Lady Ollerenshaw, sipping her sherry, had now moved from the subject of the lump in Frances's breast to the subject of the extreme productivity of her own children, which had naturally shocked her greatly. Frances's elder brother Hugh had produced three, Frances herself had produced four, partly at least, she supposed, through the same defiant impulse that had driven her into so many strange beds, partly through a deep dislike of the birth control of which she had heard so much too much, partly out of a need to compensate for her lack of affection for her husband, partly to prove she could, partly because she liked being pregnant and partly (no not partly, all, of course all), because she loved children, and would have wanted more and more, loving each one as it arrived.
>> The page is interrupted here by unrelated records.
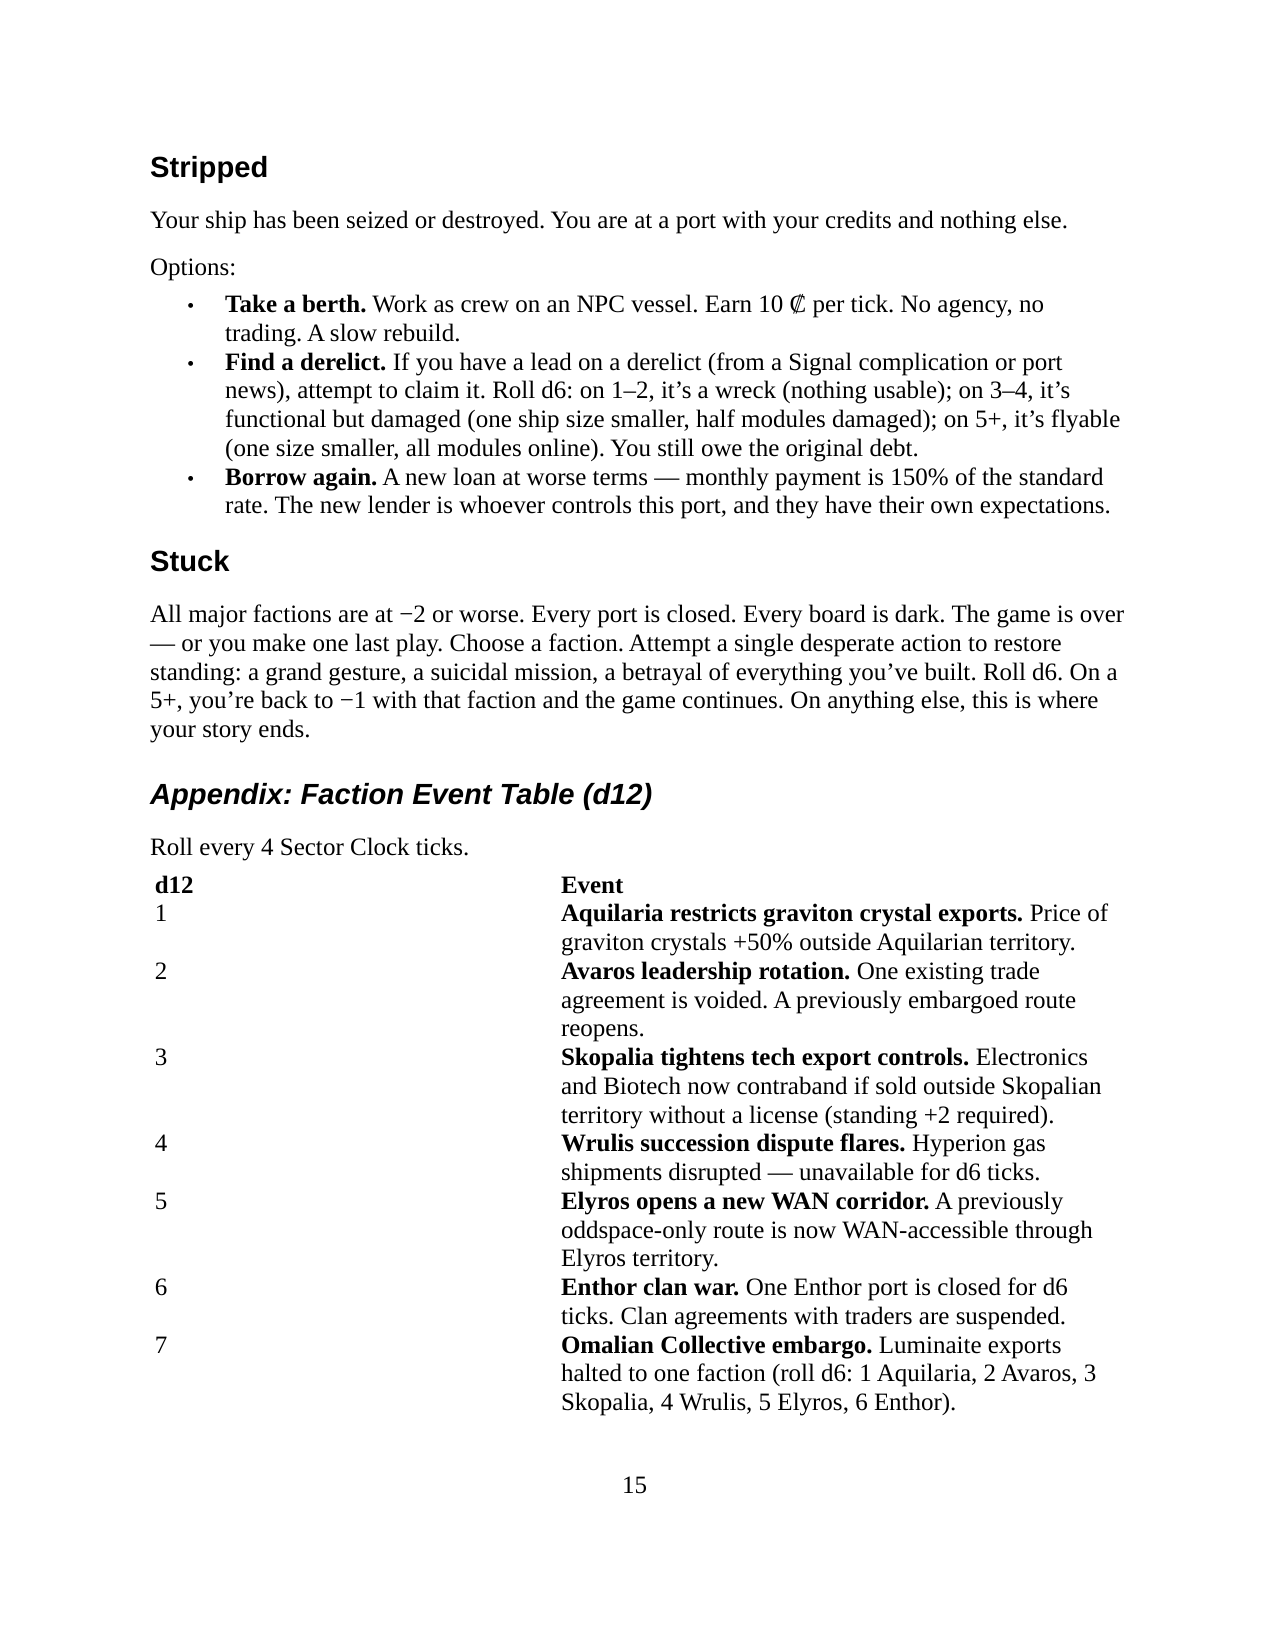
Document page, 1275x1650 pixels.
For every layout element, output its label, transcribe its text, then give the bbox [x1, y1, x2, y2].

table_header d12 [150, 870, 556, 898]
table_cell 6 [150, 1272, 556, 1330]
text Roll every 4 Sector Clock ticks. [150, 832, 1125, 861]
table_cell Avaros leadership rotation. One existing trade agreement is voided. A previously embargoed route reopens. [556, 956, 1125, 1042]
table_cell Skopalia tightens tech export controls. Electronics and Biotech now contraband if sold outside Skopalian territory without a license (standing +2 required). [556, 1042, 1125, 1128]
text Your ship has been seized or destroyed. You are at a port with your credits and nothing else. [150, 205, 1125, 234]
subtitle Appendix: Faction Event Table (d12) [150, 777, 1125, 811]
subtitle Stripped [150, 150, 1125, 183]
table_cell Wrulis succession dispute flares. Hyperion gas shipments disrupted — unavailable for d6 ticks. [556, 1129, 1125, 1186]
list Borrow again. A new loan at worse terms — monthly payment is 150% of the standard rate. The new lender is whoever controls this port, and they have their own expectations. [187, 462, 1125, 519]
list Find a derelict. If you have a lead on a derelict (from a Signal complication or port news), attempt to claim it. Roll d6: on 1–2, it’s a wreck (nothing usable); on 3–4, it’s functional but damaged (one ship size smaller, half modules damaged); on 5+, it’s flyable (one size smaller, all modules online). You still owe the original debt. [187, 347, 1125, 462]
text Options: [150, 252, 1125, 280]
table_cell 2 [150, 956, 556, 1042]
table_cell 7 [150, 1330, 556, 1416]
table_cell 1 [150, 899, 556, 956]
table_cell Aquilaria restricts graviton crystal exports. Price of graviton crystals +50% outside Aquilarian territory. [556, 899, 1125, 956]
table_cell Elyros opens a new WAN corridor. A previously oddspace-only route is now WAN-accessible through Elyros territory. [556, 1186, 1125, 1272]
table_header Event [556, 870, 1125, 898]
list Take a berth. Work as crew on an NPC vessel. Earn 10 ₡ per tick. No agency, no trading. A slow rebuild. [187, 289, 1125, 347]
table_cell 5 [150, 1186, 556, 1272]
subtitle Stuck [150, 544, 1125, 578]
table_cell 3 [150, 1042, 556, 1128]
table_cell Enthor clan war. One Enthor port is closed for d6 ticks. Clan agreements with traders are suspended. [556, 1272, 1125, 1330]
table_cell Omalian Collective embargo. Luminaite exports halted to one faction (roll d6: 1 Aquilaria, 2 Avaros, 3 Skopalia, 4 Wrulis, 5 Elyros, 6 Enthor). [556, 1330, 1125, 1416]
text All major factions are at −2 or worse. Every port is closed. Every board is dark. The game is over — or you make one last play. Choose a faction. Attempt a single desperate action to restore standing: a grand gesture, a suicidal mission, a betrayal of everything you’ve built. Roll d6. On a 5+, you’re back to −1 with that faction and the game continues. On anything else, this is where your story ends. [150, 599, 1125, 743]
table_cell 4 [150, 1129, 556, 1186]
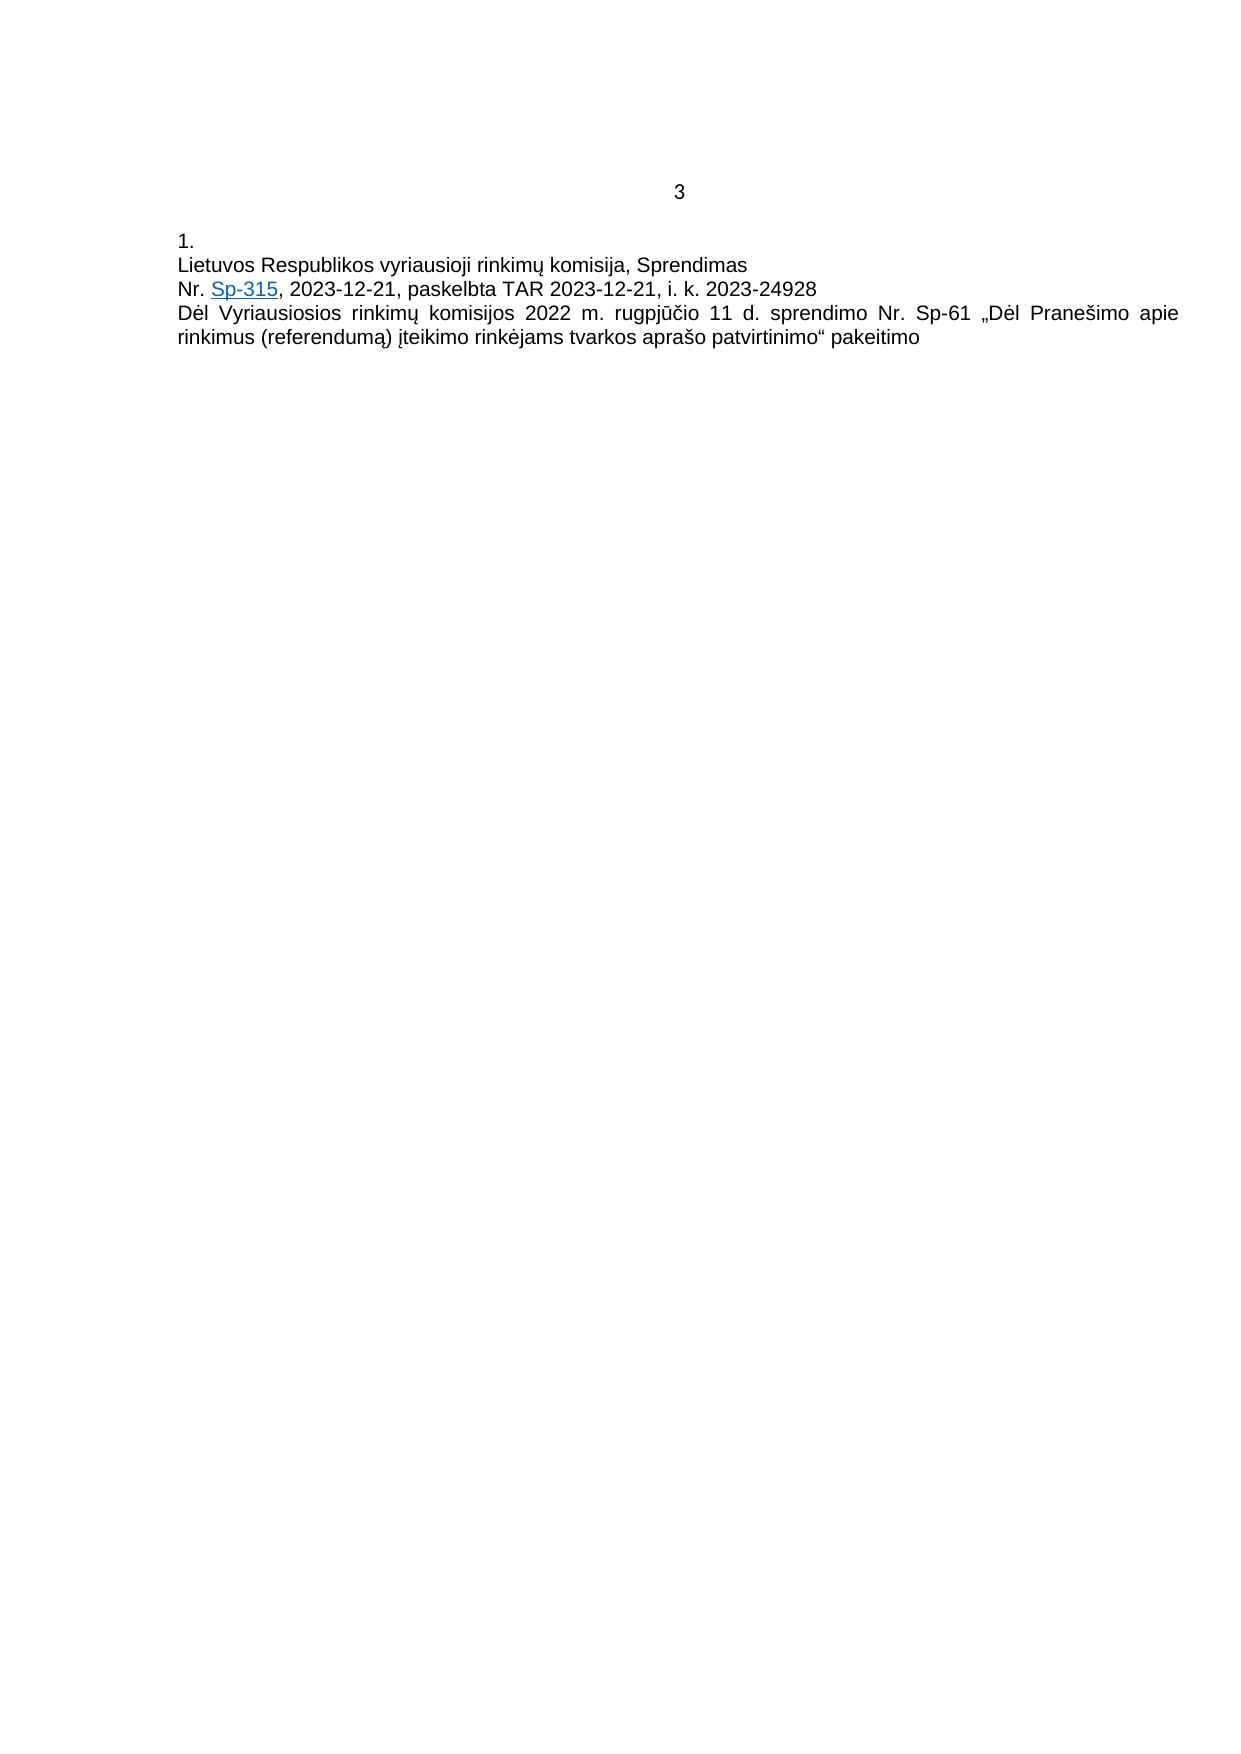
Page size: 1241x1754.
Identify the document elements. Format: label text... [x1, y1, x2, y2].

text 1. [177, 229, 1181, 253]
text Dėl Vyriausiosios rinkimų komisijos 2022 m. rugpjūčio 11 d. sprendimo Nr. Sp-61 „Dėl Pranešimo apie rinkimus (referendumą) įteikimo rinkėjams tvarkos aprašo patvirtinimo“ pakeitimo [177, 301, 1181, 349]
text Lietuvos Respublikos vyriausioji rinkimų komisija, Sprendimas [177, 253, 1181, 277]
text Nr. Sp-315, 2023-12-21, paskelbta TAR 2023-12-21, i. k. 2023-24928 [177, 277, 1181, 301]
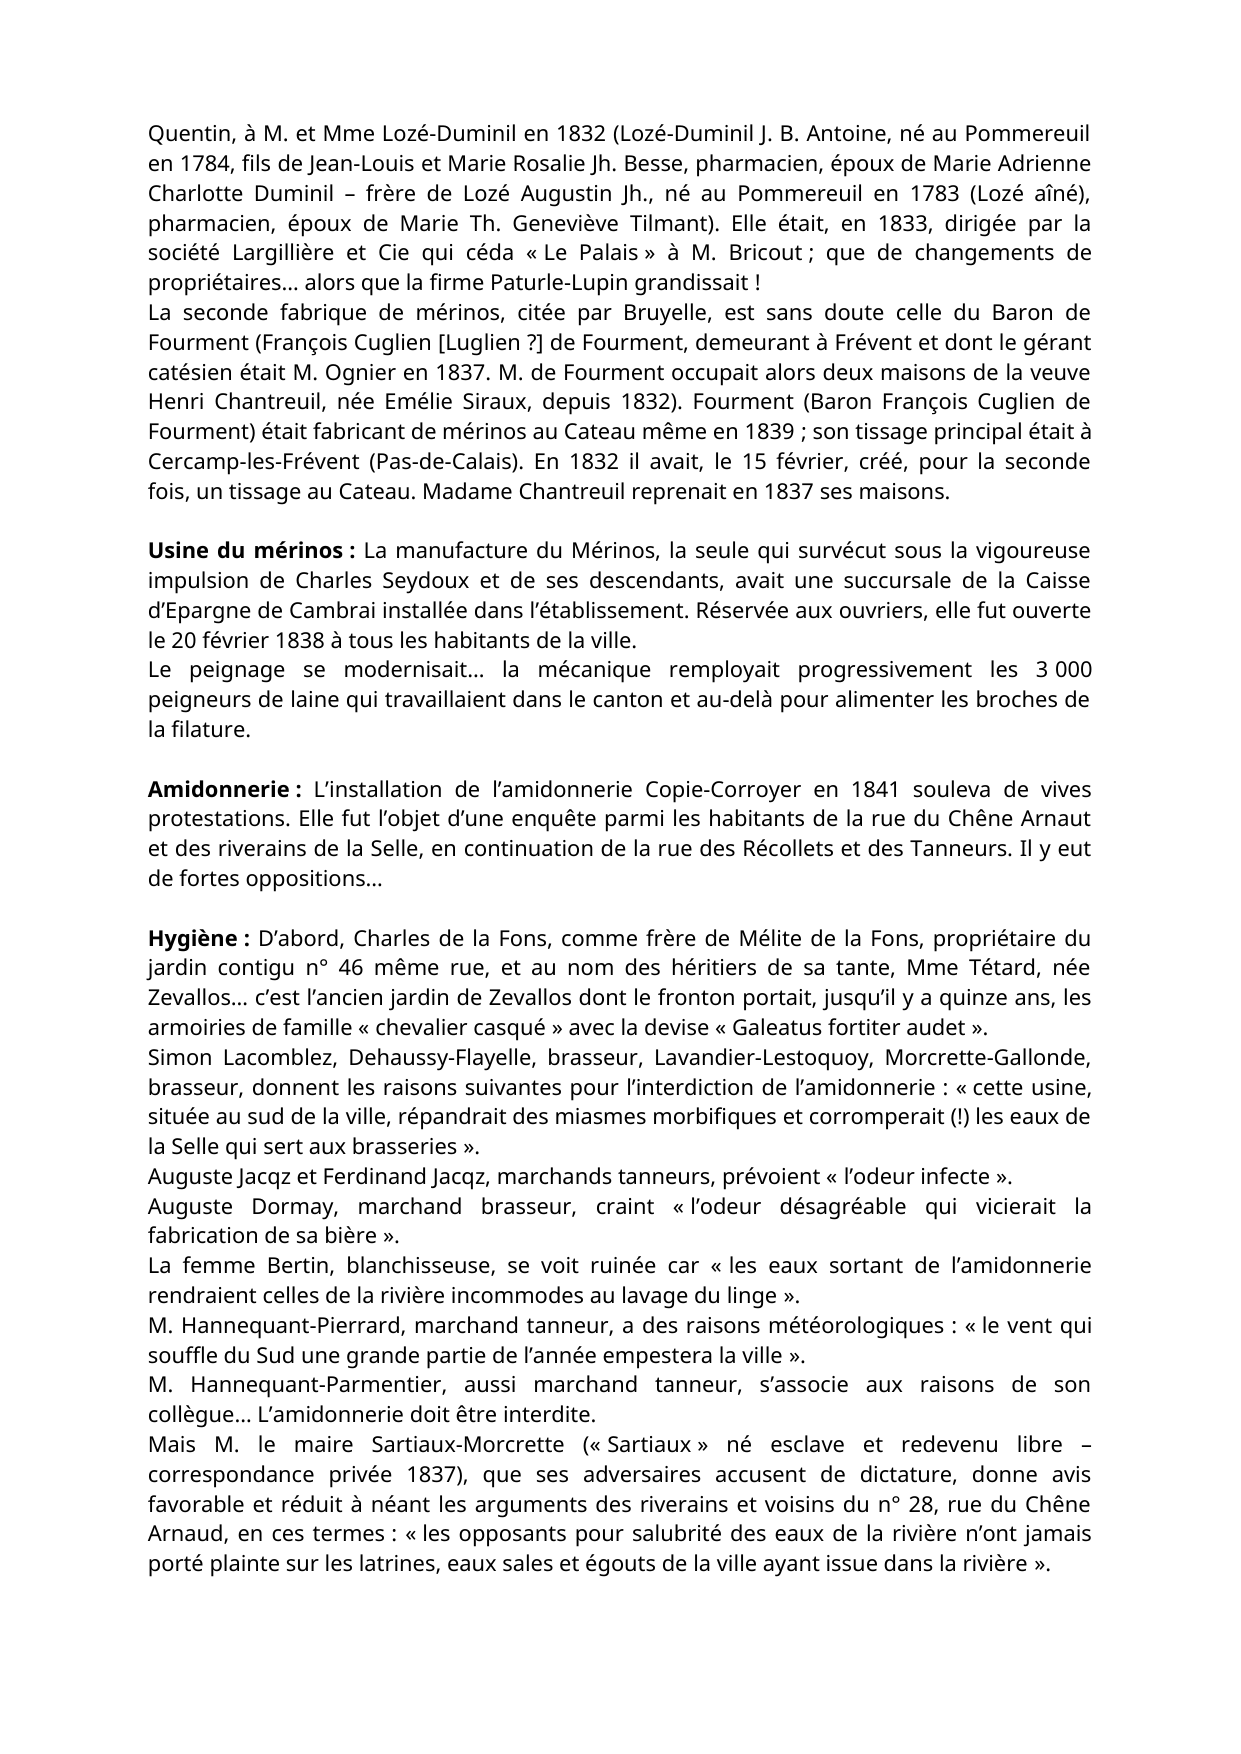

So much for the population problem. Still, four was excessive, yes, she knew it, it was extravagant and disgraceful, as her behaviour had always been. (Her mother had had three: listening to her now, Frances felt like remarking that her younger sister Alice, now dead and beyond reproduction, had doubtless killed herself to reduce the family average. She might have made the remark had she not feared that her mother would not mind it. She is a woman without real affections, said Frances to herself.)

To make matters worse, Hugh's eldest son Stephen had got himself married while still at University, and had produced a baby, which made Lady Ollerenshaw, the pioneer of planning, a great-grandmother at the modest age of sixty-two. She did not like it at all.